Goal :: Can you copy every line of the data below, character for character, without changing anything?

Listed records ::
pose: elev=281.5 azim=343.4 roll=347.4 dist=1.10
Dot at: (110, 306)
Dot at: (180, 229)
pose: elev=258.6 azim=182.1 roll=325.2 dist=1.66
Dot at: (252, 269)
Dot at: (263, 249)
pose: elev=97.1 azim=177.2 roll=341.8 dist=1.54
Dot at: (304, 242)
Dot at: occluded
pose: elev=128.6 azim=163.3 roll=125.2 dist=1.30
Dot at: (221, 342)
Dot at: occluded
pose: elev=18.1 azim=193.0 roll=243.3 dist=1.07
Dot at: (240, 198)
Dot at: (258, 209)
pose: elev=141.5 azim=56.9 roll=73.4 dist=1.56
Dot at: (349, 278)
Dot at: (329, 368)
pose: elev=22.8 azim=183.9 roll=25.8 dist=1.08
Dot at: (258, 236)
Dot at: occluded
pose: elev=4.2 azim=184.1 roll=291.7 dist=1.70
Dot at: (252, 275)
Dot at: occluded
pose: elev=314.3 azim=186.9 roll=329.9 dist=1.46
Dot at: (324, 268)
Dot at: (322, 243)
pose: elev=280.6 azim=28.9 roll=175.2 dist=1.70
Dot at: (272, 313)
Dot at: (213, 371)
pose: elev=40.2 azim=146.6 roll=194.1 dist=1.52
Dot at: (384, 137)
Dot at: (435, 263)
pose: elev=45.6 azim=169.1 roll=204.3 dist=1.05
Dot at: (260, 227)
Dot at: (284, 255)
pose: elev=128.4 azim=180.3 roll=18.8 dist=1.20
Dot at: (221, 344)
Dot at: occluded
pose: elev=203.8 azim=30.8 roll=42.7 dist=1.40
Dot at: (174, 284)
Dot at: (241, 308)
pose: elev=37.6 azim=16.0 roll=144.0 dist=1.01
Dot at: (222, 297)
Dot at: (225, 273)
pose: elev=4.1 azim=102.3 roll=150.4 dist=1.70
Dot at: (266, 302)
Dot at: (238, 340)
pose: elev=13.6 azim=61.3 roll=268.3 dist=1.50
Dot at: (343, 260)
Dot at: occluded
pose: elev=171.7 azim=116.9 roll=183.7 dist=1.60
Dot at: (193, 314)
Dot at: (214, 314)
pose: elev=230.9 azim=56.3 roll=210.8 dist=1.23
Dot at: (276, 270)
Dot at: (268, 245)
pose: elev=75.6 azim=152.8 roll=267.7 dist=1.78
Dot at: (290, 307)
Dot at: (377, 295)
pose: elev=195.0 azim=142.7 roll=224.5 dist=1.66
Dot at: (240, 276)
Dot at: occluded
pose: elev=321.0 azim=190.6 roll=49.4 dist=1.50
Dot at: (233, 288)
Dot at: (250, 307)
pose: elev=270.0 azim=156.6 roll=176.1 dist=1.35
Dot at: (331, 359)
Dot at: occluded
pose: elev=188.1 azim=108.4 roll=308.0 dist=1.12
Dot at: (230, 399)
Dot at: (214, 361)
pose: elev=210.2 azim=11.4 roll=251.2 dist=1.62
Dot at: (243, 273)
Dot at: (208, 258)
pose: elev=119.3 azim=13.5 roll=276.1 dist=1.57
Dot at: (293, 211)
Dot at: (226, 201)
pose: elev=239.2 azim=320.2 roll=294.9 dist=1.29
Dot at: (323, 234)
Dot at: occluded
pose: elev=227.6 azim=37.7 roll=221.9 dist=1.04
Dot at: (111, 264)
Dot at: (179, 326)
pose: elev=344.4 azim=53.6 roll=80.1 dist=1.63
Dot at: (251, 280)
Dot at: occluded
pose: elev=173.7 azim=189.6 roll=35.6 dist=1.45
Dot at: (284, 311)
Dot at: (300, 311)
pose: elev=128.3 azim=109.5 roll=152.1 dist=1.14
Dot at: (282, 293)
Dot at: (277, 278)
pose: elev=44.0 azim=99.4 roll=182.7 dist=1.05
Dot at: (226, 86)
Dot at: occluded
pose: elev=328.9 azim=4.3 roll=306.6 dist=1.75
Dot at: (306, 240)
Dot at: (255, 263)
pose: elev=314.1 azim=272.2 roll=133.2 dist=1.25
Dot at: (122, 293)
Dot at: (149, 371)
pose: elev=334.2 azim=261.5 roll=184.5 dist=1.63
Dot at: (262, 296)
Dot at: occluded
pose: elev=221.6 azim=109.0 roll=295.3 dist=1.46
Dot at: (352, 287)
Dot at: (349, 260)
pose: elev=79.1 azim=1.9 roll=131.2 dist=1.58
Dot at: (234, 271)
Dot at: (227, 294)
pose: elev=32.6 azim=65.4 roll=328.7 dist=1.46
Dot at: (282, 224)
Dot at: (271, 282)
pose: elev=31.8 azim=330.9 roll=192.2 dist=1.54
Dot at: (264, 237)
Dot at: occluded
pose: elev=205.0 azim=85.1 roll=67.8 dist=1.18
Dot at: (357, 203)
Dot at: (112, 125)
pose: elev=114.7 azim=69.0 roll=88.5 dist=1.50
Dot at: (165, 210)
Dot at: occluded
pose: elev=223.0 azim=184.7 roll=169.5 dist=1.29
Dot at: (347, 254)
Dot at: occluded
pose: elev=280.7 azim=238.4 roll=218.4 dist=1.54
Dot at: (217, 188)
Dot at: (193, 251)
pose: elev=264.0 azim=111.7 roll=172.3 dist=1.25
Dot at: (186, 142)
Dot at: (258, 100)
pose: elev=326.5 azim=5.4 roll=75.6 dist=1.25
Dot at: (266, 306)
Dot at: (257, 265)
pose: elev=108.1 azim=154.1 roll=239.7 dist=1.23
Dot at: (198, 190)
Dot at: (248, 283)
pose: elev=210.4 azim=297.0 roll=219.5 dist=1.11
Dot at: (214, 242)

Answer ::
pose: elev=281.5 azim=343.4 roll=347.4 dist=1.10
Dot at: (110, 306)
Dot at: (180, 229)
pose: elev=258.6 azim=182.1 roll=325.2 dist=1.66
Dot at: (252, 269)
Dot at: (263, 249)
pose: elev=97.1 azim=177.2 roll=341.8 dist=1.54
Dot at: (304, 242)
Dot at: occluded
pose: elev=128.6 azim=163.3 roll=125.2 dist=1.30
Dot at: (221, 342)
Dot at: occluded
pose: elev=18.1 azim=193.0 roll=243.3 dist=1.07
Dot at: (240, 198)
Dot at: (258, 209)
pose: elev=141.5 azim=56.9 roll=73.4 dist=1.56
Dot at: (349, 278)
Dot at: (329, 368)
pose: elev=22.8 azim=183.9 roll=25.8 dist=1.08
Dot at: (258, 236)
Dot at: occluded
pose: elev=4.2 azim=184.1 roll=291.7 dist=1.70
Dot at: (252, 275)
Dot at: occluded
pose: elev=314.3 azim=186.9 roll=329.9 dist=1.46
Dot at: (324, 268)
Dot at: (322, 243)
pose: elev=280.6 azim=28.9 roll=175.2 dist=1.70
Dot at: (272, 313)
Dot at: (213, 371)
pose: elev=40.2 azim=146.6 roll=194.1 dist=1.52
Dot at: (384, 137)
Dot at: (435, 263)
pose: elev=45.6 azim=169.1 roll=204.3 dist=1.05
Dot at: (260, 227)
Dot at: (284, 255)
pose: elev=128.4 azim=180.3 roll=18.8 dist=1.20
Dot at: (221, 344)
Dot at: occluded
pose: elev=203.8 azim=30.8 roll=42.7 dist=1.40
Dot at: (174, 284)
Dot at: (241, 308)
pose: elev=37.6 azim=16.0 roll=144.0 dist=1.01
Dot at: (222, 297)
Dot at: (225, 273)
pose: elev=4.1 azim=102.3 roll=150.4 dist=1.70
Dot at: (266, 302)
Dot at: (238, 340)
pose: elev=13.6 azim=61.3 roll=268.3 dist=1.50
Dot at: (343, 260)
Dot at: occluded
pose: elev=171.7 azim=116.9 roll=183.7 dist=1.60
Dot at: (193, 314)
Dot at: (214, 314)
pose: elev=230.9 azim=56.3 roll=210.8 dist=1.23
Dot at: (276, 270)
Dot at: (268, 245)
pose: elev=75.6 azim=152.8 roll=267.7 dist=1.78
Dot at: (290, 307)
Dot at: (377, 295)
pose: elev=195.0 azim=142.7 roll=224.5 dist=1.66
Dot at: (240, 276)
Dot at: occluded
pose: elev=321.0 azim=190.6 roll=49.4 dist=1.50
Dot at: (233, 288)
Dot at: (250, 307)
pose: elev=270.0 azim=156.6 roll=176.1 dist=1.35
Dot at: (331, 359)
Dot at: occluded
pose: elev=188.1 azim=108.4 roll=308.0 dist=1.12
Dot at: (230, 399)
Dot at: (214, 361)
pose: elev=210.2 azim=11.4 roll=251.2 dist=1.62
Dot at: (243, 273)
Dot at: (208, 258)
pose: elev=119.3 azim=13.5 roll=276.1 dist=1.57
Dot at: (293, 211)
Dot at: (226, 201)
pose: elev=239.2 azim=320.2 roll=294.9 dist=1.29
Dot at: (323, 234)
Dot at: occluded
pose: elev=227.6 azim=37.7 roll=221.9 dist=1.04
Dot at: (111, 264)
Dot at: (179, 326)
pose: elev=344.4 azim=53.6 roll=80.1 dist=1.63
Dot at: (251, 280)
Dot at: occluded
pose: elev=173.7 azim=189.6 roll=35.6 dist=1.45
Dot at: (284, 311)
Dot at: (300, 311)
pose: elev=128.3 azim=109.5 roll=152.1 dist=1.14
Dot at: (282, 293)
Dot at: (277, 278)
pose: elev=44.0 azim=99.4 roll=182.7 dist=1.05
Dot at: (226, 86)
Dot at: occluded
pose: elev=328.9 azim=4.3 roll=306.6 dist=1.75
Dot at: (306, 240)
Dot at: (255, 263)
pose: elev=314.1 azim=272.2 roll=133.2 dist=1.25
Dot at: (122, 293)
Dot at: (149, 371)
pose: elev=334.2 azim=261.5 roll=184.5 dist=1.63
Dot at: (262, 296)
Dot at: occluded
pose: elev=221.6 azim=109.0 roll=295.3 dist=1.46
Dot at: (352, 287)
Dot at: (349, 260)
pose: elev=79.1 azim=1.9 roll=131.2 dist=1.58
Dot at: (234, 271)
Dot at: (227, 294)
pose: elev=32.6 azim=65.4 roll=328.7 dist=1.46
Dot at: (282, 224)
Dot at: (271, 282)
pose: elev=31.8 azim=330.9 roll=192.2 dist=1.54
Dot at: (264, 237)
Dot at: occluded
pose: elev=205.0 azim=85.1 roll=67.8 dist=1.18
Dot at: (357, 203)
Dot at: (112, 125)
pose: elev=114.7 azim=69.0 roll=88.5 dist=1.50
Dot at: (165, 210)
Dot at: occluded
pose: elev=223.0 azim=184.7 roll=169.5 dist=1.29
Dot at: (347, 254)
Dot at: occluded
pose: elev=280.7 azim=238.4 roll=218.4 dist=1.54
Dot at: (217, 188)
Dot at: (193, 251)
pose: elev=264.0 azim=111.7 roll=172.3 dist=1.25
Dot at: (186, 142)
Dot at: (258, 100)
pose: elev=326.5 azim=5.4 roll=75.6 dist=1.25
Dot at: (266, 306)
Dot at: (257, 265)
pose: elev=108.1 azim=154.1 roll=239.7 dist=1.23
Dot at: (198, 190)
Dot at: (248, 283)
pose: elev=210.4 azim=297.0 roll=219.5 dist=1.11
Dot at: (214, 242)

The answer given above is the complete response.